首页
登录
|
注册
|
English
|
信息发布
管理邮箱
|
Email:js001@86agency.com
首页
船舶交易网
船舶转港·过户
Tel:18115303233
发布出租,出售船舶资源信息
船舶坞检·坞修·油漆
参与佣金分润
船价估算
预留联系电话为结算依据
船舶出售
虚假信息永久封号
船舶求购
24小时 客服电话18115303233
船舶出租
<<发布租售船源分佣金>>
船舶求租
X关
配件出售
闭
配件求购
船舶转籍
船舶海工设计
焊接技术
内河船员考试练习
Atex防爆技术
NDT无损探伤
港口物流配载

Try it
Output the entire listing above exactly, keeping each line as it is.

Result of this task
首页
登录
|
注册
|
English
|
信息发布
管理邮箱
|
Email:js001@86agency.com
首页
船舶交易网
船舶转港·过户
Tel:18115303233
发布出租,出售船舶资源信息
船舶坞检·坞修·油漆
参与佣金分润
船价估算
预留联系电话为结算依据
船舶出售
虚假信息永久封号
船舶求购
24小时 客服电话18115303233
船舶出租
<<发布租售船源分佣金>>
船舶求租
X关
配件出售
闭
配件求购
船舶转籍
船舶海工设计
焊接技术
内河船员考试练习
Atex防爆技术
NDT无损探伤
港口物流配载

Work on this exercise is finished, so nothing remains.